Key Takeaways & Next Steps
This analysis highlights significant variations in energy efficiency across different LLMs. While some models, like Qwen 2.5 family, appear to be well-optimized for lower power consumption, others like Yi coder demand significantly more energy for similar tasks. These findings suggest that developers and researchers should carefully consider model selection when optimizing for power efficiency, especially in environments where energy costs and sustainability are concerns.
Further research could explore how these trends hold across different hardware setups, such as GPUs vs. CPUs, or the impact of additional optimizations like batch processing and quantization. By identifying best practices for energy-efficient inference, we can make AI deployment more sustainable without sacrificing performance. In our constantly evolving digital world, it remains imperative for us computer scientists to extend our efforts in the search for new ways to reduce the environmental impact of software, always aiming for a better and more sustainable future.
References
- Henderson, P., Hu, J., Romoff, J., Brunskill, E., Jurafsky, D., & Pineau, J. (2020). Towards the Systematic Reporting of the Energy and Carbon Footprints of Machine Learning. Journal of Machine Learning Research, 21(248), 1-43.
- Jouppi, N. P., Young, C., Patil, N., et al. (2017). In-Datacenter Performance Analysis of a Tensor Processing Unit. ACM/IEEE 44th Annual International Symposium on Computer Architecture (ISCA).
- Mattson, P., et al. (2020). MLPerf: An Industry Standard Benchmark Suite for Machine Learning Performance. 2020 ACM/IEEE 47th Annual International Symposium on Computer Architecture (ISCA).
- Patterson, D., Gonzalez, J., et al. (2021). Carbon Emissions and Large Neural Network Training. arXiv preprint arXiv:2104.10350.
- Pellissier Tanon, T., et al. (2023).

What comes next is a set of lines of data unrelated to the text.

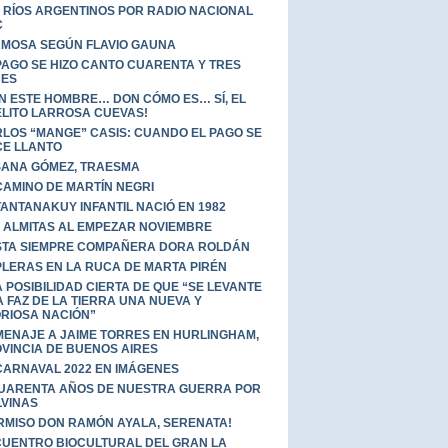
 RÍOS ARGENTINOS POR RADIO NACIONAL
C
MOSA SEGÚN FLAVIO GAUNA
PAGO SE HIZO CANTO CUARENTA Y TRES
CES
N ESTE HOMBRE… DON CÓMO ES… SÍ, EL
LITO LARROSA CUEVAS!
LOS “MANGE” CASIS: CUANDO EL PAGO SE
E LLANTO
ANA GÓMEZ, TRAESMA
CAMINO DE MARTÍN NEGRI
TANTANAKUY INFANTIL NACIÓ EN 1982
 ALMITAS AL EMPEZAR NOVIEMBRE
TA SIEMPRE COMPAÑERA DORA ROLDÁN
LERAS EN LA RUCA DE MARTA PIRÉN
 POSIBILIDAD CIERTA DE QUE “SE LEVANTE
A FAZ DE LA TIERRA UNA NUEVA Y
RIOSA NACIÓN”
ENAJE A JAIME TORRES EN HURLINGHAM,
VINCIA DE BUENOS AIRES
CARNAVAL 2022 EN IMÁGENES
UARENTA AÑOS DE NUESTRA GUERRA POR
VINAS
RMISO DON RAMÓN AYALA, SERENATA!
UENTRO BIOCULTURAL DEL GRAN LA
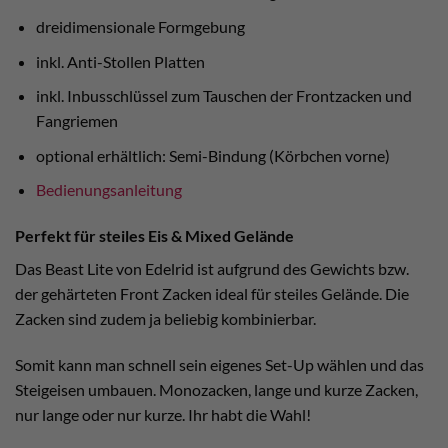
dreidimensionale Formgebung
inkl. Anti-Stollen Platten
inkl. Inbusschlüssel zum Tauschen der Frontzacken und
Fangriemen
optional erhältlich: Semi-Bindung (Körbchen vorne)
Bedienungsanleitung
Perfekt für steiles Eis & Mixed Gelände
Das Beast Lite von Edelrid ist aufgrund des Gewichts bzw.
der gehärteten Front Zacken ideal für steiles Gelände. Die
Zacken sind zudem ja beliebig kombinierbar.
Somit kann man schnell sein eigenes Set-Up wählen und das
Steigeisen umbauen. Monozacken, lange und kurze Zacken,
nur lange oder nur kurze. Ihr habt die Wahl!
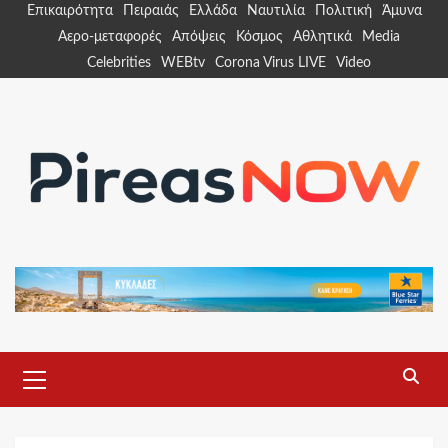
Skip
Επικαιρότητα
Πειραιάς
Ελλάδα
Ναυτιλία
Πολιτική
Άμυνα
to
Αερο-μεταφορές
Απόψεις
Κόσμος
Αθλητικά
Media
content
Celebrities
WEBtv
Corona Virus LIVE
Video
Primary
Menu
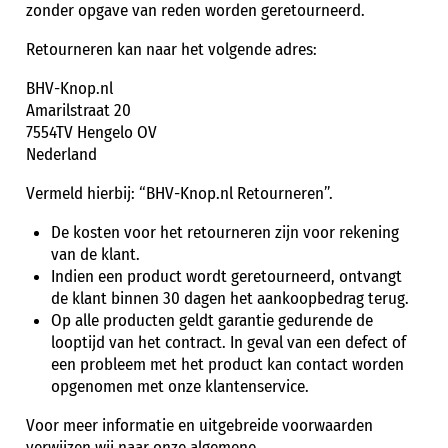
zonder opgave van reden worden geretourneerd.
Retourneren kan naar het volgende adres:
BHV-Knop.nl
Amarilstraat 20
7554TV Hengelo OV
Nederland
Vermeld hierbij: “BHV-Knop.nl Retourneren”.
De kosten voor het retourneren zijn voor rekening
van de klant.
Indien een product wordt geretourneerd, ontvangt
de klant binnen 30 dagen het aankoopbedrag terug.
Op alle producten geldt garantie gedurende de
looptijd van het contract. In geval van een defect of
een probleem met het product kan contact worden
opgenomen met onze klantenservice.
Voor meer informatie en uitgebreide voorwaarden
verwijzen wij naar onze algemene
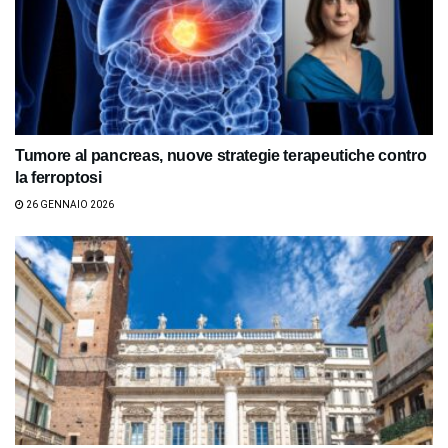
Tumore al pancreas, nuove strategie terapeutiche contro
la ferroptosi
26 GENNAIO 2026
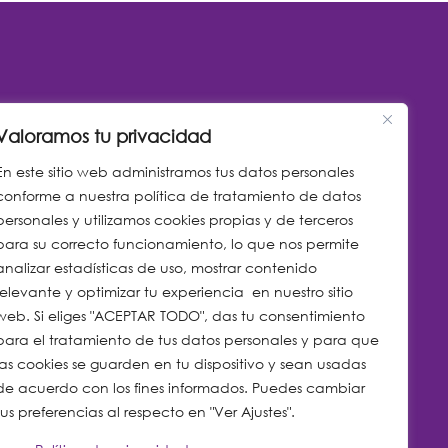
Líneas de atención
Valoramos tu privacidad
En este sitio web administramos tus datos personales
Ibagué: (608) 277 2055 · cel.
rrio
conforme a nuestra política de tratamiento de datos
310 315 7005
personales y utilizamos cookies propias y de terceros
Girardot: (601) 888 4011
para su correcto funcionamiento, lo que nos permite
 m.
WhatsApp Call Center: 310
analizar estadísticas de uso, mostrar contenido
.
216 8323
relevante y optimizar tu experiencia en nuestro sitio
altec.net
web. Si eliges "ACEPTAR TODO", das tu consentimiento
Ruta Preferencial: (608) 277
para el tratamiento de tus datos personales y para que
2002 · WA 310 245 1735
las cookies se guarden en tu dispositivo y sean usadas
Exámenes e Imágenes
de acuerdo con los fines informados. Puedes cambiar
Diagnósticas: WA 312 561
tus preferencias al respecto en "Ver Ajustes".
5637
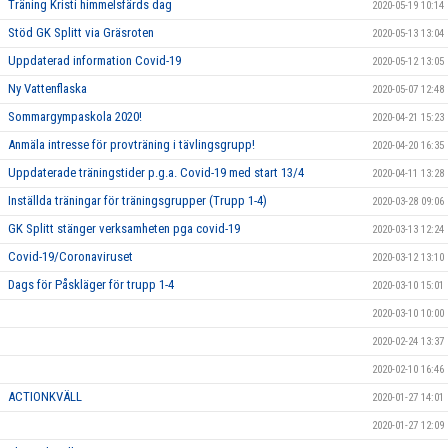
Träning Kristi himmelsfärds dag
2020-05-19 10:14
Stöd GK Splitt via Gräsroten
2020-05-13 13:04
Uppdaterad information Covid-19
2020-05-12 13:05
Ny Vattenflaska
2020-05-07 12:48
Sommargympaskola 2020!
2020-04-21 15:23
Anmäla intresse för provträning i tävlingsgrupp!
2020-04-20 16:35
Uppdaterade träningstider p.g.a. Covid-19 med start 13/4
2020-04-11 13:28
Inställda träningar för träningsgrupper (Trupp 1-4)
2020-03-28 09:06
GK Splitt stänger verksamheten pga covid-19
2020-03-13 12:24
Covid-19/Coronaviruset
2020-03-12 13:10
Dags för Påskläger för trupp 1-4
2020-03-10 15:01
2020-03-10 10:00
2020-02-24 13:37
2020-02-10 16:46
ACTIONKVÄLL
2020-01-27 14:01
2020-01-27 12:09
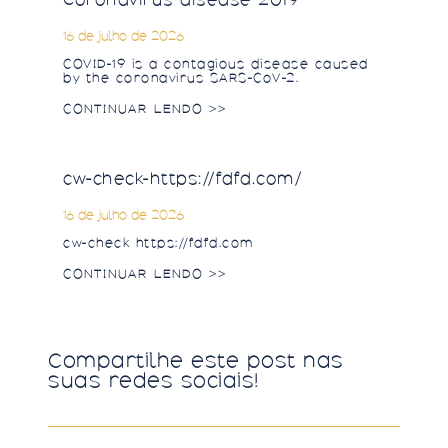
16 de julho de 2026
COVID-19 is a contagious disease caused
by the coronavirus SARS-CoV-2.
CONTINUAR LENDO >>
cw-check-https://fdfd.com/
16 de julho de 2026
cw-check https://fdfd.com
CONTINUAR LENDO >>
Compartilhe este post nas
suas redes sociais!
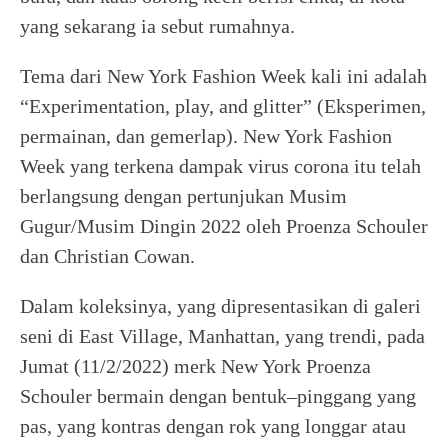
yang sekarang ia sebut rumahnya.
Tema dari New York Fashion Week kali ini adalah
“Experimentation, play, and glitter” (Eksperimen,
permainan, dan gemerlap). New York Fashion
Week yang terkena dampak virus corona itu telah
berlangsung dengan pertunjukan Musim
Gugur/Musim Dingin 2022 oleh Proenza Schouler
dan Christian Cowan.
Dalam koleksinya, yang dipresentasikan di galeri
seni di East Village, Manhattan, yang trendi, pada
Jumat (11/2/2022) merk New York Proenza
Schouler bermain dengan bentuk–pinggang yang
pas, yang kontras dengan rok yang longgar atau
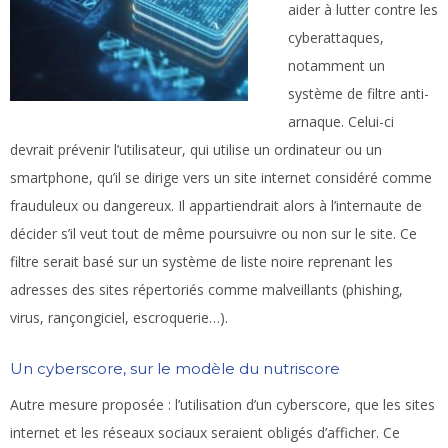
aider à lutter contre les
cyberattaques,
notamment un
système de filtre anti-
arnaque. Celui-ci
devrait prévenir l’utilisateur, qui utilise un ordinateur ou un
smartphone, qu’il se dirige vers un site internet considéré comme
frauduleux ou dangereux. Il appartiendrait alors à l’internaute de
décider s’il veut tout de même poursuivre ou non sur le site. Ce
filtre serait basé sur un système de liste noire reprenant les
adresses des sites répertoriés comme malveillants (phishing,
virus, rançongiciel, escroquerie…).
Un cyberscore, sur le modèle du nutriscore
Autre mesure proposée : l’utilisation d’un cyberscore, que les sites
internet et les réseaux sociaux seraient obligés d’afficher. Ce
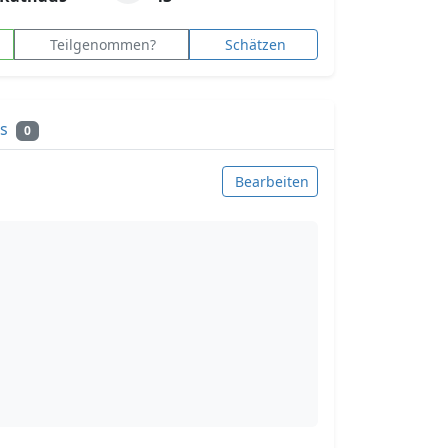
Teilgenommen?
Schätzen
ks
0
Bearbeiten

Trends in AI Inference Energy Consumption: Beyond the Performance-vs-Parameter Laws of Deep Learning. Sustainable Computing: Informatics and Systems, 38, 100774.
- Sharir, O., Peleg, B., & Shoham, Y. (2020). The Cost of Training NLP Models: A Measurement Study. arXiv preprint arXiv:2004.08900.
- Strubell, E., Ganesh, A., & McCallum, A. (2019). Energy and Policy Considerations for Deep Learning in NLP. Proceedings of the 57th Annual Meeting of the Association for Computational Linguistics, 3645–3650.